Data extracted from a collection:
-- Opening Marker --

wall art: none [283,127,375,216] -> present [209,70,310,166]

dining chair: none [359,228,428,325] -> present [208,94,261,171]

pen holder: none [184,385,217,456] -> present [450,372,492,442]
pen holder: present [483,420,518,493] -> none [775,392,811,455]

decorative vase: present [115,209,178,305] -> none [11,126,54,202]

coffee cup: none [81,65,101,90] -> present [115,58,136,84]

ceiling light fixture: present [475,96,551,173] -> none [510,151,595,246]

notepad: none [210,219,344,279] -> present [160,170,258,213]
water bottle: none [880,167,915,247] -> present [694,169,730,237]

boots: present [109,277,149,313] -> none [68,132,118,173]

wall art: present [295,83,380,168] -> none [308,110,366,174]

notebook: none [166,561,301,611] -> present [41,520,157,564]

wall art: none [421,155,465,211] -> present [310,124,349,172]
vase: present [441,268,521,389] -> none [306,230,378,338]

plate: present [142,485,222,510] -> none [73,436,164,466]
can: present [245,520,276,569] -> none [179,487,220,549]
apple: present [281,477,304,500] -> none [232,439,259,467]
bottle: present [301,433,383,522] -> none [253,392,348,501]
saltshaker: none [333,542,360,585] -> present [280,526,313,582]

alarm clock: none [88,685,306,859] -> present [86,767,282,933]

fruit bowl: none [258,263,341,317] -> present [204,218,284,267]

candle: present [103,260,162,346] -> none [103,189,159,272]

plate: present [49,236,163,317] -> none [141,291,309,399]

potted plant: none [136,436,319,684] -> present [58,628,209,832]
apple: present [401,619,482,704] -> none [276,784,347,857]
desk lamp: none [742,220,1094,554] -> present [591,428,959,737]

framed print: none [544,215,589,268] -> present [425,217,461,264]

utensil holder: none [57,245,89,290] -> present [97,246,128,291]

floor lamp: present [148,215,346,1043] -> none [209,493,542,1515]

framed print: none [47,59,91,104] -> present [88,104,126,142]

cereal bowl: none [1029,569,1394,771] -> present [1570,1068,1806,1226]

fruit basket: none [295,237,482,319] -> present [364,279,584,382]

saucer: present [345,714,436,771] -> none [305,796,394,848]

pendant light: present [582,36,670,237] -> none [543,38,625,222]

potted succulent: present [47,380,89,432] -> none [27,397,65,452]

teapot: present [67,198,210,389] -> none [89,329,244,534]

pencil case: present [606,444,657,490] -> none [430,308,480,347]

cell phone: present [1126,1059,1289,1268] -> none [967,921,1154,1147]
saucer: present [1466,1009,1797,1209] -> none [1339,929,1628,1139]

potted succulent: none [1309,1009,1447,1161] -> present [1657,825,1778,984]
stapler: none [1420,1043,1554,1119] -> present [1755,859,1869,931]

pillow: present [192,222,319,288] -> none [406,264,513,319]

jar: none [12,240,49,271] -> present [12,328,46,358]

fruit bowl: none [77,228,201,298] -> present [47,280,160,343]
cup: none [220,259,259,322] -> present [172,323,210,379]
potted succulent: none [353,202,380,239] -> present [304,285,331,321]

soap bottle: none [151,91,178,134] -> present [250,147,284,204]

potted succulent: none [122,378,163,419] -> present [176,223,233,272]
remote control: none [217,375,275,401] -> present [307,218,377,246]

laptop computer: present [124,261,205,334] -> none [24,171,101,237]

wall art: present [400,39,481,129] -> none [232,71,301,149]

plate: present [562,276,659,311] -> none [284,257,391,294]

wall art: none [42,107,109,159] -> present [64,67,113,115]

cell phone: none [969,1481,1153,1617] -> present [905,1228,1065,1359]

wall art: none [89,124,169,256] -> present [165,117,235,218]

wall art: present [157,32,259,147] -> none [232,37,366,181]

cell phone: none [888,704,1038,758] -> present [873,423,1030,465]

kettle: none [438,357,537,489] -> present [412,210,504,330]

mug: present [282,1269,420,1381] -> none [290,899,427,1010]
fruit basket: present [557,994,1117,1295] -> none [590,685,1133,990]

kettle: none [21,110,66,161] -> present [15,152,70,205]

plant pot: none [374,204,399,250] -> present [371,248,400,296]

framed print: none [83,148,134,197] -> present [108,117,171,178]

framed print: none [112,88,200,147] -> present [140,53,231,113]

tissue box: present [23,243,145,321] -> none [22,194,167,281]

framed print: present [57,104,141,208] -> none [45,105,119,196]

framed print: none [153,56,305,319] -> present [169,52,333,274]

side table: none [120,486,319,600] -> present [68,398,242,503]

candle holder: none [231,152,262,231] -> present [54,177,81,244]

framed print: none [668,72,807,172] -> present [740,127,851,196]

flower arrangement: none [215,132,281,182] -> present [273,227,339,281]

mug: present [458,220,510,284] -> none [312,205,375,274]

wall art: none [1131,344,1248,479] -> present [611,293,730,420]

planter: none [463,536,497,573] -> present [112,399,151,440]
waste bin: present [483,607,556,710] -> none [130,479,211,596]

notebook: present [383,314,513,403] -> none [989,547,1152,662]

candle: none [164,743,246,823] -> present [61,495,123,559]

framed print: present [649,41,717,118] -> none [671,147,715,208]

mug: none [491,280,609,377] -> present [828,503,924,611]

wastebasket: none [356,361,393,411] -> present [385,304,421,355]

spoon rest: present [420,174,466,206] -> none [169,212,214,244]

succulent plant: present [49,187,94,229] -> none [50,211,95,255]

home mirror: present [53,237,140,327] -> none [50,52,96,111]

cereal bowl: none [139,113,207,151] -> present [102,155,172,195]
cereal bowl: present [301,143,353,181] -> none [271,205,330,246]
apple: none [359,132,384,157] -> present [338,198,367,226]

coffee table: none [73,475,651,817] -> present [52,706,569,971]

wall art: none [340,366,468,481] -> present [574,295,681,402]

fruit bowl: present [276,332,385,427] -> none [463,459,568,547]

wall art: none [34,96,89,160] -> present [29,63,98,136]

-- Closing Marker --

Filter the data, keeping only the lines that contain "candle".

FINISHED EXERCISE:
candle: present [103,260,162,346] -> none [103,189,159,272]
candle holder: none [231,152,262,231] -> present [54,177,81,244]
candle: none [164,743,246,823] -> present [61,495,123,559]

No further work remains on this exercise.